Okay.
I had a question for the deputy minister. I asked the minister several questions about the clean fuel standard and the announcement this morning. We're getting an impression about what's going to happen to our resource sector in Canada, and it doesn't feel like a good one.
I'm up in northern B.C., in northern gas central, where we have some of the biggest gas plays in North America, if not the world. We've always held that if our natural gas makes its way around the world, we can actually reduce the current emissions that are out there, yet we have a current government that seems to just look at Canada and Canada's geographical footprint and seems to want to impede any kind of export of that clean fuel that we're trying to accomplish.

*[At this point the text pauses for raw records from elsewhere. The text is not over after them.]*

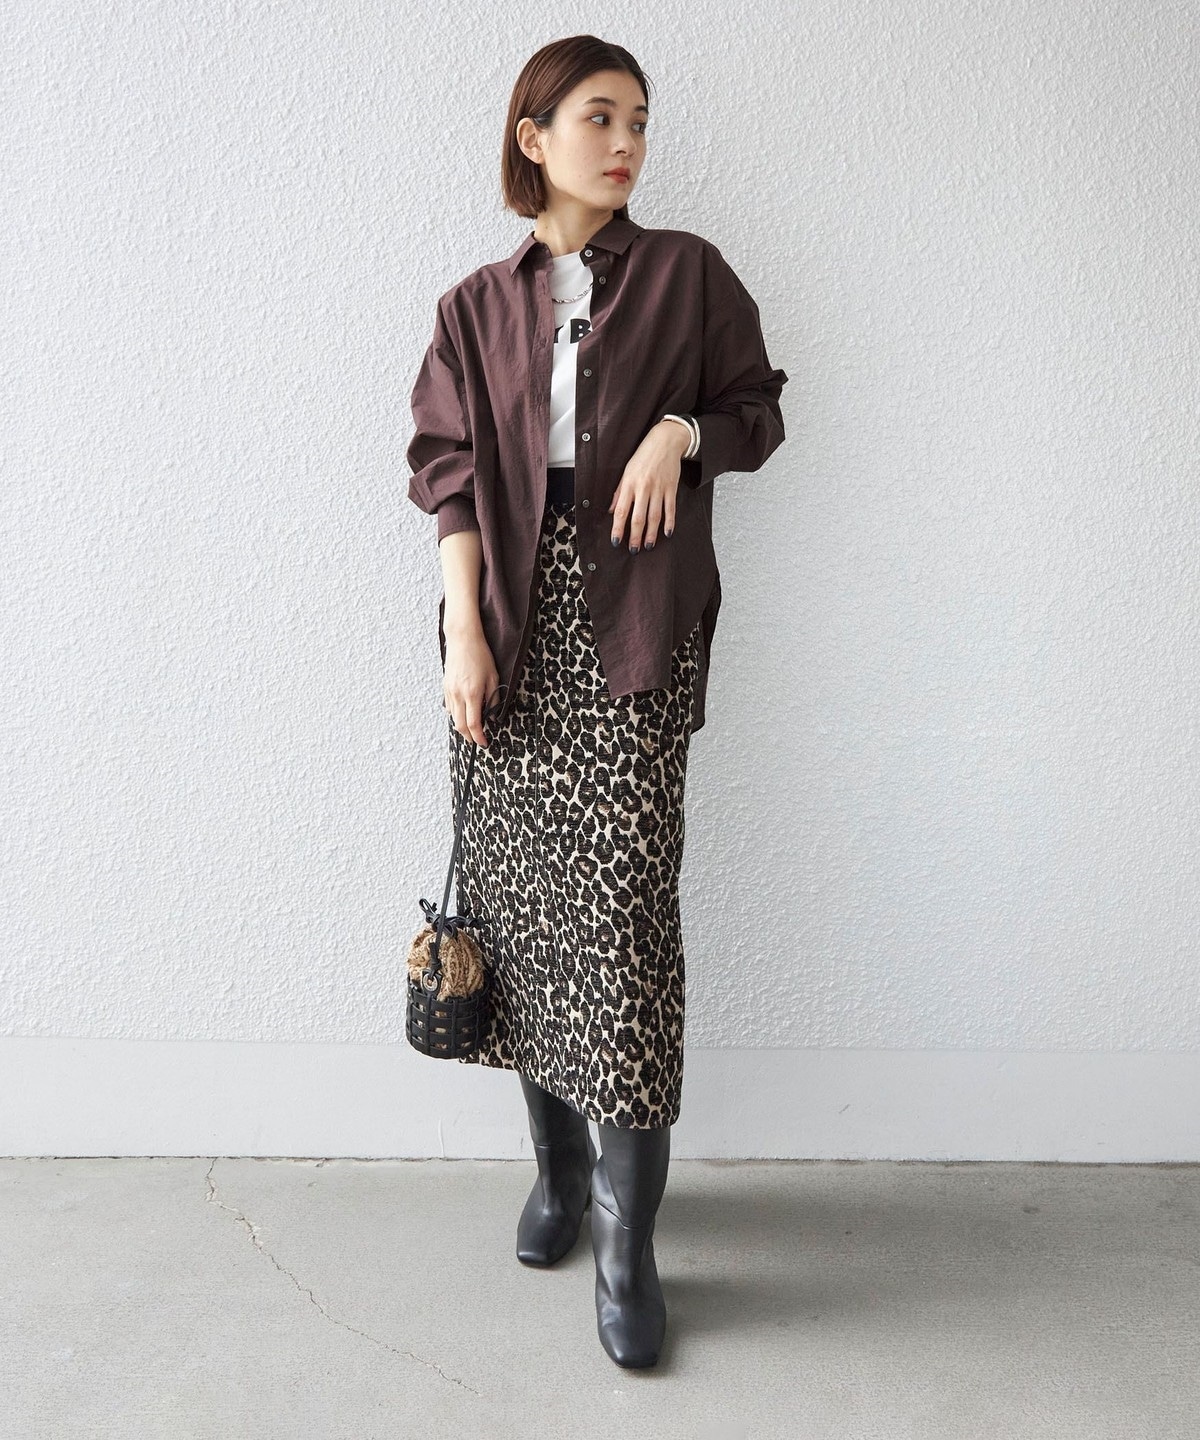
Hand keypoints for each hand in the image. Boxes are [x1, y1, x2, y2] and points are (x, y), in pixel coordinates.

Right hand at [443, 623, 500, 746]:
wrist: (463, 640)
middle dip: (469, 737)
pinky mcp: (445, 688)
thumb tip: (493, 716)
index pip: (474, 724)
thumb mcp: (493, 678)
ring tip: (472, 729)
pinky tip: (464, 713)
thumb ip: (494, 699)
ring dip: (462, 727)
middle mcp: (458, 695)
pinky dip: (456, 715)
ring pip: (453, 718)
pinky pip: (449, 708)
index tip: (484, 743)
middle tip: (478, 740)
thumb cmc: (481, 656)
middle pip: (460, 726)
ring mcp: (449, 692)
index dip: (479, 737)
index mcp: (472, 694)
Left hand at [608, 420, 688, 552]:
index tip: (616, 542)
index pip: (621, 511)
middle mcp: (643, 488)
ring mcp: (658, 488)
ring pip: (654, 516)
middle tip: (633, 550)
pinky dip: (669, 522)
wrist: (665, 441)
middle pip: (638, 517)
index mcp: (629, 484)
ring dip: (651, 533)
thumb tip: (611, 511)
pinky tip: (667, 533)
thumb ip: (619, 492)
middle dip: (635, 536)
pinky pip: (670, 509)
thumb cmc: (643, 456)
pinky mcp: (671, 488)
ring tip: (649, 546)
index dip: (618, 528)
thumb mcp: (626, 471)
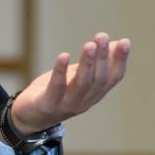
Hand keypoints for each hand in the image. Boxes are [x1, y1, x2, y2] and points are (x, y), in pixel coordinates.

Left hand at [11, 32, 130, 131]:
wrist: (29, 118)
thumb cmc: (55, 92)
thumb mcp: (76, 76)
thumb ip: (93, 64)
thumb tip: (114, 42)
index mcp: (94, 94)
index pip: (112, 78)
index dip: (120, 61)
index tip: (125, 42)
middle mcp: (84, 101)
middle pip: (98, 79)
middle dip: (102, 58)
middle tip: (102, 37)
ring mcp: (66, 105)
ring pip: (81, 84)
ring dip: (87, 64)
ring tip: (89, 45)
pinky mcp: (48, 104)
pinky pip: (56, 88)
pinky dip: (61, 72)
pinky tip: (63, 56)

I know that a whole bunch of my constituents go to work every day in the cold and provide natural gas so that we stay warm in the winter. It seems that all this government understands is either to tax it more or to tax people's staying warm in the winter, because I guess for some reason this Liberal government thinks it's optional to stay warm in Canada, when it simply isn't.
Furthermore, on what I said before about shipping and our high standards, it's not only employment standards, but our exploration standards. To ship those around the world, I think is something that Canada needs to do more of, not less.
Let me just read a quote from the Financial Post article that I was quoting for the minister. This is on the clean fuel standard. Maybe you can explain and correct me if I'm wrong. The article says:
The standard will introduce a country-wide carbon credit trading scheme and include harsh per-tonne penalties. Going a step further, Canada will be the first jurisdiction in the world to extend its regulations to cover gaseous fuels, like propane or natural gas....
Maybe you can just explain—I hope I'm not right in this—that the good natural gas and natural resource jobs won't be impacted by this clean fuel standard.